Work required ▸
May I please have every record restated word for word, with the images left out?

(Transcribed page contents)
•••••

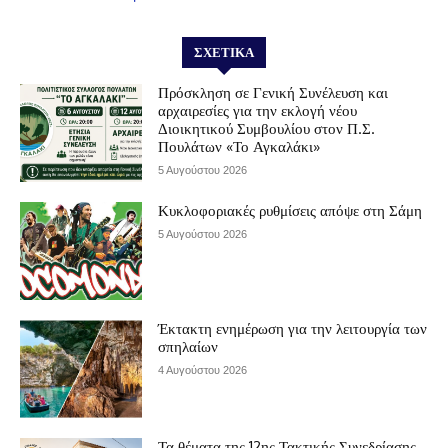
ΣΧΕΤΙΚΆ
Πρόσκληση σε Γενική Συνέλευση και
αρχαιρεσίες για την εκλογή νέου
Διοικητικού Συμβουλίου στον Π.Σ.
Πουλάτων «Το Αγκαλάκι»
5 Αυγούστου 2026
Κυκλοφοριακές ρυθμίσεις απόψε στη Σάμη
5 Αυγούστου 2026
Έκτακτη ενημέρωση για την λειτουργία των
σπηλαίων
4 Αυγούστου 2026
Τα θέματα της 12ης Τακτικής Συνεδρίασης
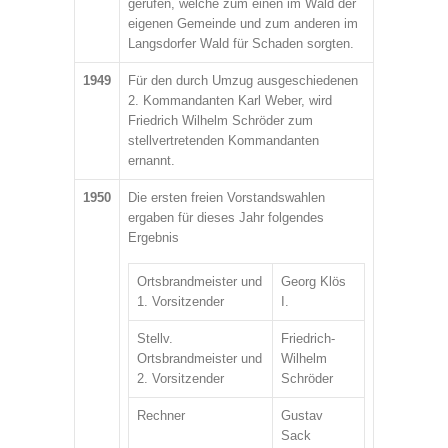
gerufen, welche zum einen im Wald der
eigenen Gemeinde und zum anderen im
Langsdorfer Wald für Schaden sorgten.
1949
Für den durch Umzug ausgeschiedenen
2. Kommandanten Karl Weber, wird
Friedrich Wilhelm Schröder zum
stellvertretenden Kommandanten
ernannt.
1950
Die ersten freien Vorstandswahlen
ergaben für dieses Jahr folgendes
Ergebnis
Ortsbrandmeister und
Georg Klös
1. Vorsitzender
I.
Stellv.
Friedrich-
Ortsbrandmeister und
Wilhelm
2. Vorsitzender
Schröder
Rechner
Gustav
Sack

•••••

The answer ▸
ΣΧΕΤΙΚΆ
Πρόσκληση σε Γενική Συνέλευση και
αρχαιρεσίες για την εκλογή νέου
Διοικητικού Συμβουλίου στον Π.Σ.
Πουλάτων «Το Αγκαλάκι»
5 Αυγούστου 2026
Κυκλοφοριακές ρυθμίσεις απόψε στη Σάμη
5 Αυγούστου 2026
Έκτακτη ενημέρωση για την λειτουργία των
σπηλαίων
4 Αυγούστου 2026
Τα θέματα της 12ης Τακτικής Συνεδρίασης
gerufen, welche zum einen im Wald der
eigenen Gemeinde und zum anderen im
Langsdorfer Wald für Schaden sorgten.
1949
Für den durch Umzug ausgeschiedenen
2. Kommandanten Karl Weber, wird
Friedrich Wilhelm Schröder zum
stellvertretenden Kommandanten
ernannt.
1950
Die ersten freien Vorstandswahlen
ergaben für dieses Jahr folgendes
Ergebnis
Ortsbrandmeister und
Georg Klös
1. Vorsitzender
I.
Stellv.
Friedrich-
Ortsbrandmeister und
Wilhelm
2. Vorsitzender
Schröder
Rechner
Gustav
Sack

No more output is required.